SriLankan Airlines used to make money. The national carrier was a profitable airline for the ten years that it was operated as a joint venture with the Dubai-based Emirates Airline. Then Emirates sold its share in 2008, and one year later the financial downward spiral for SriLankan began.
Seven years later, SriLankan Airlines has racked up $3.25 billion in debt, and over the first three months of this year alone its losses have been in the ballpark of $112 million. In May, the Sri Lankan government announced that it would be selling four of its new Airbus A350s, and orders for four more were canceled, which resulted in a $170 million penalty.

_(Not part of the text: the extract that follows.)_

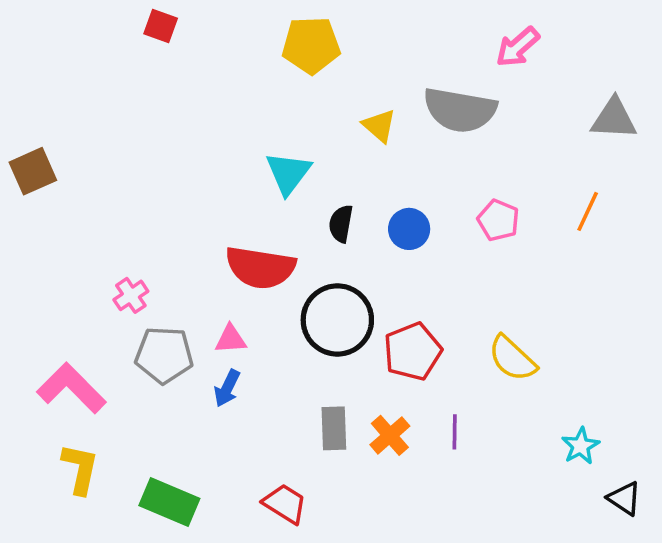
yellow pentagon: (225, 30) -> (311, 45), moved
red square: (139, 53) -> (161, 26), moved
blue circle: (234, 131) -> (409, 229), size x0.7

In March, it was announced that Sri Lanka was looking for foreign investors interested in taking over their their beleaguered, debt-laden national carrier. In July, the government began taking offers for a 49% share and management control of the airline. According to the government, this is part of a broader strategy to privatize state companies and reduce national debt, but it seems more like a Morse code operator feverishly ticking out S-O-S aboard a sinking ship.

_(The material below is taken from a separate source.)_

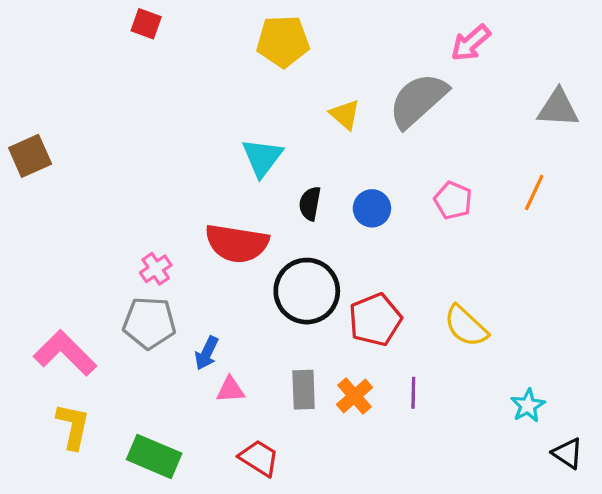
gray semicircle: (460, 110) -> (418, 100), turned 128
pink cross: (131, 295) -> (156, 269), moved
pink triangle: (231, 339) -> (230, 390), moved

SriLankan Airlines has long been criticized for mismanagement since splitting from the joint venture. From appointing “unqualified political lackeys” to positions of power — which included then-president Mahinda Rajapaksa’s brother-in-law, who served as the airline’s chairman — to said former president using the airline as his personal charter service, to buying unneeded aircraft, to generally poor business decisions, Sri Lanka has struggled to profitably run the airline that bears its name.

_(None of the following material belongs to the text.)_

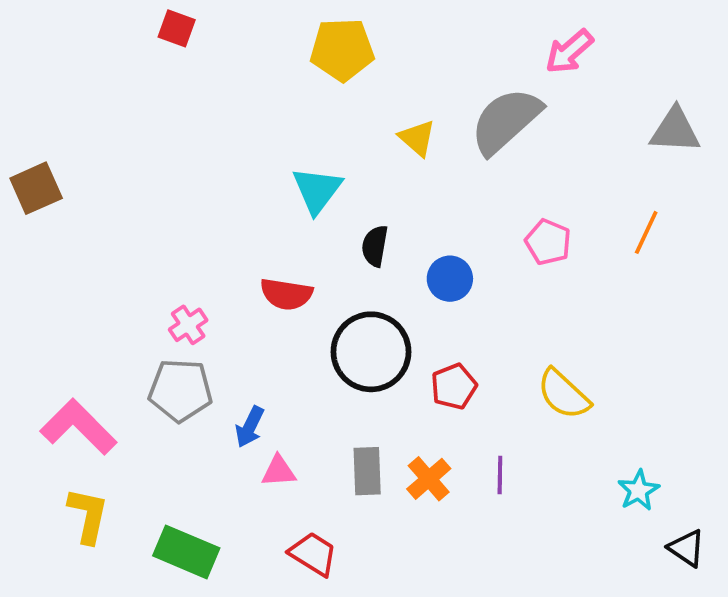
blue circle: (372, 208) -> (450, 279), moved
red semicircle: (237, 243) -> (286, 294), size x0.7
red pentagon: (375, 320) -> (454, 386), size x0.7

This issue was no better manifested than the government forcing the airline to operate a second hub at Mattala International Airport between 2013 and 2015. This was Sri Lanka’s second international airport, which was built next to an elephant preserve in remote Hambantota — the site of a large-scale, multi-faceted development endeavor that has yet to gain momentum. This world-class airport lacked nothing except passengers, and was mainly used as a transit hub. According to a government report, an average of just seven passengers per flight were being served at Mattala throughout 2014, and stories abound about how planes would touch down there to neither pick up nor drop off anyone. Needless to say, this second, reportedly unneeded, hub hemorrhaged cash for SriLankan Airlines, and today the government is also looking for foreign companies interested in taking the entire loss-generating airport off their hands.